The Role Of The Silk Road In The Migration And Settlement Of The Chinese HUI Nationality In The Yellow River Valley Since The Mid-7th Century
The Muslim Hui people, are the second largest minority ethnic group in China. Some of the ancestors of the Hui people were Arab, Persian, Turkish, and Central Asian Muslim merchants who migrated to the northeastern region of China in the middle of the 7th century crossing the rugged mountains of Central Asia and traversing the Silk Road overland. While some other Muslim ancestors sailed through the Persian Gulf and Arabian Sea to eventually settle down in the coastal cities of the southeast of China during the Tang and Song Dynasties. The Hui people are distinguished from the other Chinese nationalities by their practice of Islam as a religion and a comprehensive way of life.
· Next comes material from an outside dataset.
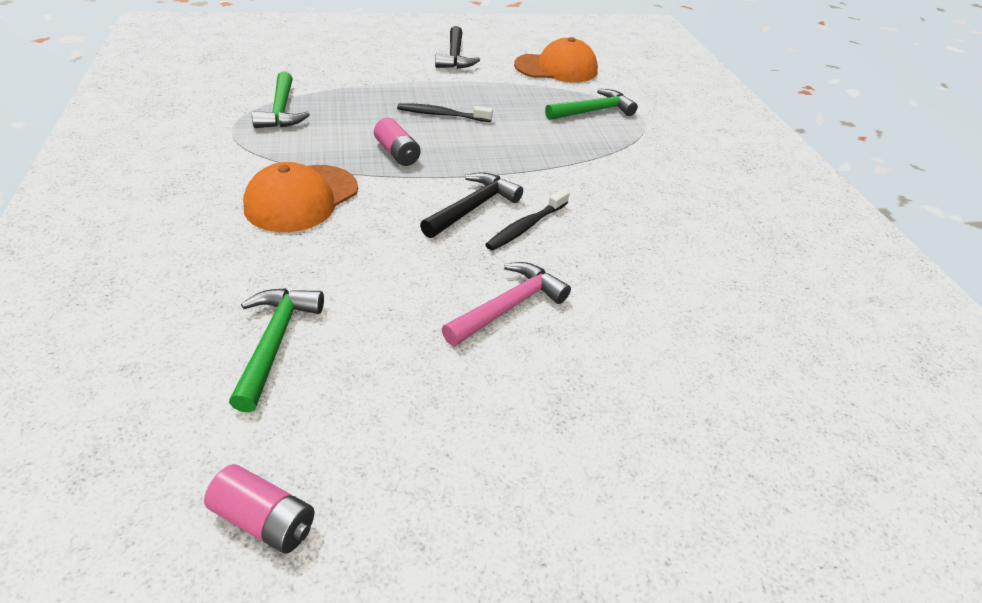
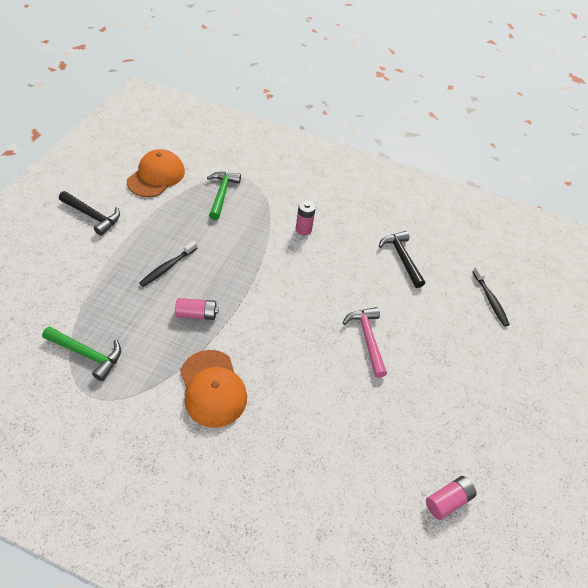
camera: 60 degrees left, 10 degrees up
(275, 342) = (338, 454): green hammer -> none
(472, 208) = (279, 308): black hammer -> black hammer (401, 258)
(526, 227) = (311, 294): black toothbrush -> black toothbrush (490, 300)
(627, 184) = (303, 229): none -> pink battery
Through trade and intermarriage, the mélange of the Hui people with other Chinese nationalities facilitated their adoption of the culture and some of living practices of the major ethnic group, the Han Nationality. This paper is aimed to examine the history, evolution, culture, and major contributions of the Hui people to the development of the Yellow River Civilization.
Keywords: Silk Road, Hui Nationality, Yellow River, Islam in China, Chinese Culinary Culture, Han, Mongolian, and Uygur Nationalities.